I got 2 points for this answer
Depends on if you will follow through on the REAL purpose of loan consolidation>>> ELIMINATING debt. Using the personal loan route will give a higher interest than the secured home equity loan route... So its not as good. Neither is a good plan if you won't QUIT CHARGING on the credit cards. If spending habits don't change you'll just dig a deeper hole.
FredHH
This is usually a very bad idea, not for fiscal reasons, but for psychological ones. If you have a dozen small loans, you can attack them one at a time...pay minimums on all but the smallest, throw everything you can at the smallest until it's gone, then move onto the next. Each time you pay one off, you get an ego boost that will keep you focussed on getting rid of your debt. If you put all the debt in one pot, you are more likely to take on additional debt. It's like eating hot dogs...you are far more likely to be able to eat 12 hot dogs if each is on a different plate brought to you one at a time than if faced with a huge pile of a dozen at once!
Thin Kaboudit
I have just about as much debt (38000), but it's all on 0% introductory rates, which I am making money on- (see this book for details: http://www.amazon.com/gp/product/1600200... ) Debt isn't necessarily BAD. In your case, however, it appears that you probably don't have the assets to cover all that debt. You can still look into transferring balances to lower-interest rates (watch the fees on those transfers!). If you have any savings- pay off your debt. The less debt you have that's costing you 15% or more, the more it makes your savings worthless. To answer your question, though- sometimes those relief programs work, but they usually end up costing you more in the long term. If they have a lower rate than what you're paying and the transfer fees are resonable (limit of $100), you should consider it. Then you can negotiate with the newly balance-free credit cards for lower interest or close your card and they're sure to offer you better deals. Read up on the above book (How to Take advantage of the people who are taking advantage of you) it's a great resource! Good luck!
JF
It is always a good idea, as long as you are 1) Not paying a higher average rate of interest 2) Don't exceed the amount of time it would have taken you to pay them off... For example: Visa - 2 years to pay off Car loan - 4 years to pay off Vacation loan - 3 years to pay off What I would do it make sure that the loan is no longer than 3 years, because that's the average, and as long as the interest rate is matching, or lower than the rates that you have, you'll have them all paid off and you won't have spent any extra money on interest!! If you have debt that's at a really low rate, keep that one, and consolidate the rest into one loan...using the suggestion above
xylina_69
yes it would, you would pay less for interest, and its all in one bill so you don't have to keep track of so much, if you go to the bank they will actaully consolidate your loans for you if you tell them all the accounts, so you don't even have to worry about paying them off
prplfae
I think you need to separate out the different types of loans that you have.
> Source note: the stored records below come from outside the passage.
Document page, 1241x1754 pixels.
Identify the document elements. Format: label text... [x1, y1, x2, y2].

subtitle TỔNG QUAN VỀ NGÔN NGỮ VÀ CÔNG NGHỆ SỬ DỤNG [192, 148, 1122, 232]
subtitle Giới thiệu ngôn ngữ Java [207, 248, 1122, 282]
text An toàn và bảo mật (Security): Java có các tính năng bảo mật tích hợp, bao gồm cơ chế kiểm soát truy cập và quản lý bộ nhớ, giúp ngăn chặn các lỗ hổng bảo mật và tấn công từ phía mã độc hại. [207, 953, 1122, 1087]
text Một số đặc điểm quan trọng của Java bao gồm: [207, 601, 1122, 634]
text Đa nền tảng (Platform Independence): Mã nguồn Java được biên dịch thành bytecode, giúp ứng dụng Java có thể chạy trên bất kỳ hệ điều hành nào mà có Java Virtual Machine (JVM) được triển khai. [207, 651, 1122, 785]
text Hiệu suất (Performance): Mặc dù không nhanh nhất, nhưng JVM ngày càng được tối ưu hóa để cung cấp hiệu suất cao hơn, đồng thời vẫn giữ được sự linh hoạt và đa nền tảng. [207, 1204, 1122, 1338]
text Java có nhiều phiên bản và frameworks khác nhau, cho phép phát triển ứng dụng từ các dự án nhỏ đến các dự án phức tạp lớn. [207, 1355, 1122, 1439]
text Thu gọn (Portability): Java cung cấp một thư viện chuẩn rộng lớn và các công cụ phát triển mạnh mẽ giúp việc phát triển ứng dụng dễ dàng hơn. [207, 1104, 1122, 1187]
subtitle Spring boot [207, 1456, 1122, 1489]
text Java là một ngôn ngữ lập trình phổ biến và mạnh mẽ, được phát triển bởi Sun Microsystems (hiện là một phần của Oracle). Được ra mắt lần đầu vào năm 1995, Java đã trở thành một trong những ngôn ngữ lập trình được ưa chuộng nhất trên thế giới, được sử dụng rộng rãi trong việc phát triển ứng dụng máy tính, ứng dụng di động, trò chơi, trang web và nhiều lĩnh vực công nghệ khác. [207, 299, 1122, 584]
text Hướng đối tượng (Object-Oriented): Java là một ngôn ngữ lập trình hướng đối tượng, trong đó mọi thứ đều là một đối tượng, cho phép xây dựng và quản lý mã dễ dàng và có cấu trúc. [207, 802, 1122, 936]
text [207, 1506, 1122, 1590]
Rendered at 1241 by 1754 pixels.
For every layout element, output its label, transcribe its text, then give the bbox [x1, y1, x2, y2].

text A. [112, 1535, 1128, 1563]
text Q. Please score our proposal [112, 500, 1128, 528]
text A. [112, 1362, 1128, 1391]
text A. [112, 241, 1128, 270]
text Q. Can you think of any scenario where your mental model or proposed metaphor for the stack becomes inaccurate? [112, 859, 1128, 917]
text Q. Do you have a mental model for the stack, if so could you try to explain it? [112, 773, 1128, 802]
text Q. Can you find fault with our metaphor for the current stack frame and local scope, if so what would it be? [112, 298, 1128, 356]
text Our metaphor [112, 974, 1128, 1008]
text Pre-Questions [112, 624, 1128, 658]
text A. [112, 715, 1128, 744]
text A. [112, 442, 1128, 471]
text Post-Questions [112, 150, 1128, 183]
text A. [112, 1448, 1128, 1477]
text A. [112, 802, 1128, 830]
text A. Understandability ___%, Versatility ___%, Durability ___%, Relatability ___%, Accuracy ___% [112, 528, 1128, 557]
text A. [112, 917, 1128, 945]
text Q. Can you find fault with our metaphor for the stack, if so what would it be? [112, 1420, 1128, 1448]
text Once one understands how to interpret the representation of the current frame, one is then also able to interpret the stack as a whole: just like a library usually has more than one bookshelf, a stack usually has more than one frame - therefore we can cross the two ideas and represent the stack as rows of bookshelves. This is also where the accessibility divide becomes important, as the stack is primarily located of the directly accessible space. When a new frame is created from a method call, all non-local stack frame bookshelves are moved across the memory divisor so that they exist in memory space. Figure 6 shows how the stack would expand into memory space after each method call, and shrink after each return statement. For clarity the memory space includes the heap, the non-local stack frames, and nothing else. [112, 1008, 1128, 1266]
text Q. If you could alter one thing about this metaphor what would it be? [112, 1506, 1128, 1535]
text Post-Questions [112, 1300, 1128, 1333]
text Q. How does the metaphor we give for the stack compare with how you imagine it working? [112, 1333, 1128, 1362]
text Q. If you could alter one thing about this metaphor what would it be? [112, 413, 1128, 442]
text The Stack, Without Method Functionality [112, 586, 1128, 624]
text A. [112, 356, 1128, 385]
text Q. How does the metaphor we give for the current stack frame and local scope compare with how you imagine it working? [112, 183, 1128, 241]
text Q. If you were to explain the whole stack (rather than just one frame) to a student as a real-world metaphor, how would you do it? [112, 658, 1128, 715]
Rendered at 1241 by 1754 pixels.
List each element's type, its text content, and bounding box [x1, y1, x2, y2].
Auto loans typically have lower interest rates such as 7%, because lenders view them as less risk since they could always repo the car. You should probably continue to make payments on the auto loan, separate from the credit cards. When it comes to the credit cards, my guess is that the rate on an uncollateralized personal loan will be no better than the credit cards. In fact, you may be able to move your credit card balances around to new cards to take advantage of low teaser rates. The only loan that may make sense is a home equity loan, since the rate may be a lot lower because it is backed by your home. I am not a big fan of using home equity loans to wipe out credit card debt, because you are basically using your home to extend your payments and giving yourself room to practice those bad spending habits and run your credit cards back up. Here is what I did. I kept my credit cards. I called the companies to see if they would give me better rates. If you threaten to leave them, they will almost always give you better rates if you have a good history with them. I would then pay the minimum payments on the cards with the lowest rates. I would pay as much as I could toward the card with the highest rate. Once this one is paid off, I would move on to the one with the next highest rate, and so on until they are all gone and you are out of debt. The other advantage of this approach is that you feel a sense of accomplishment as you pay off and close each card. Beyond all of that, you should cut up your cards and keep one strictly for an emergency. Don't use it otherwise! Maybe you should even keep this in a drawer. Learn to live on cash. Live within your means. I did this, and the only debt I have now is a house. Good luck!
jd0601
Combination of various high interest loans into a single one, it is called debt consolidation. The aim behind debt consolidation is to reduce the payments or the interest rate. Opt for a debt consolidation loan: The easiest method of getting a debt consolidation loan is to utilize the equity of your home. Equity of your home is calculated and determined by the difference in the amount you have paid and the amount you owe. If the amount you have paid is more than the amount due, you can use it as collateral. This allows you to borrow money on lower interest rates. Besides, you also get tax benefit on this type of loan. Consult your tax advisor before opting for this loan.